A few months after I met my now husband, he discovered (through paternity testing) that he had a child from a relationship 9 years prior. The child’s mother waited for 9 years to seek child support and never established contact between my husband and her or the child (they lived 2,000 miles away).
This past year, the child’s (now 14) mother established contact with my husband and ultimately my husband has finally talked to his son online, over Skype and emails. Father and son seem to enjoy their talks and my husband is planning a trip to see him in the next few weeks. I don’t plan on going mostly because this boy hasn’t even met his father yet; bringing along an extra “mom-type” wouldn’t be fair to anyone.
I have done everything in my capability to be a good stepmom to the two kids that we share custody with with his ex-wife. In fact, some would say I’ve gone above and beyond the Stepmom call of duty. I love my stepkids and consider them like my own.

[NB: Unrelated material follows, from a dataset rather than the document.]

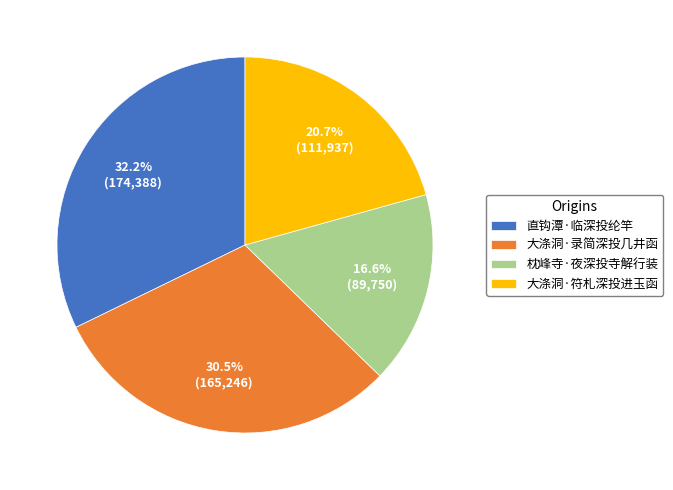

Combined, what portion of the pie is 大涤洞·录简深投几井函 and 枕峰寺·夜深投寺解行装?

47.1%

What perplexes me is that I can’t seem to wrap my head (or heart) around liking this third kid. I want to consider him part of our family, but I’m struggling with that. I admire my husband for stepping up and wanting to establish a relationship with this kid but I feel like a horrible person because I don’t want to deal with the new extension of our stepfamily.
Our custodial kids don’t know about their half-brother and we have no intentions of telling them at the moment. Both kids tend to have behavioral issues when confronted with major upheavals (as could be expected).
Any advice for how I can maintain my sanity while I warm up to an “extra” stepchild?